Seit der Verfassung von 1949 (Artikel 342) sind die Santal als einer der „Scheduled Tribes“ eingestuft. Dies soll dazu dienen, eine spezifische Förderung zu ermöglichen. Aufgrund der in vielen Teilen unbefriedigenden sozialen Situation sympathisieren Teile der Santal mit den Naxaliten[18] und dem Jharkhand Tribalist Movement, wobei es punktuell auch zur Zusammenarbeit mit mundari-sprachigen Aktivisten kommt.[e 1]

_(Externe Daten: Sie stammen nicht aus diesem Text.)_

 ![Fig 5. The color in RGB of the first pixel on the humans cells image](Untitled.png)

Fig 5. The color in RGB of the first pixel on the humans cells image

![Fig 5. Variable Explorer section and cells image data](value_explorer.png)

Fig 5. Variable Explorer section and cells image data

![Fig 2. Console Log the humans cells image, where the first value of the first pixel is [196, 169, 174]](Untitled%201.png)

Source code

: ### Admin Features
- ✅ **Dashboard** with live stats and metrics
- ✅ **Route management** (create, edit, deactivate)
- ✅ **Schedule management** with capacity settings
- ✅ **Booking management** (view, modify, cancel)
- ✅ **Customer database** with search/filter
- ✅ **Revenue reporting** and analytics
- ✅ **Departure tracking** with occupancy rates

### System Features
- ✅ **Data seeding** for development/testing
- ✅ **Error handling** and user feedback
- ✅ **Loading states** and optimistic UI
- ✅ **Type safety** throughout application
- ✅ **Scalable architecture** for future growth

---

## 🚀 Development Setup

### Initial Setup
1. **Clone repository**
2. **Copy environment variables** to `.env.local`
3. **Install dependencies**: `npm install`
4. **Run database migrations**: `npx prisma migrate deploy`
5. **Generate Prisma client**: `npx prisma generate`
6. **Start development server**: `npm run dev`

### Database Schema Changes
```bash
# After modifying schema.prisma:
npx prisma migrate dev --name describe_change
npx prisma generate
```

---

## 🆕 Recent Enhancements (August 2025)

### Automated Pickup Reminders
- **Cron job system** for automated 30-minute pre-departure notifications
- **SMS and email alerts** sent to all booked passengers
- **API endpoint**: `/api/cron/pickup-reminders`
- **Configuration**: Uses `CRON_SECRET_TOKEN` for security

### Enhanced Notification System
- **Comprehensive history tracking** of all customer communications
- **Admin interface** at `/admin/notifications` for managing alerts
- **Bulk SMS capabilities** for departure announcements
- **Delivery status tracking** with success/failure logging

Aus Bangladesch gab es in der Vergangenheit wiederholt Berichte über ethnische Gewalt von Bengalen gegen die dortige kleine Minderheit von Santal. Am 6. November 2016 brachen Gewalttätigkeiten gegen eine Santal-Gemeinschaft in einem Dorf in der Upazila Gobindaganj (Distrikt Gaibandha) aus. Dabei kamen mehrere Angehörige der Santal ums Leben und ihr Dorf wurde vollständig niedergebrannt.[19]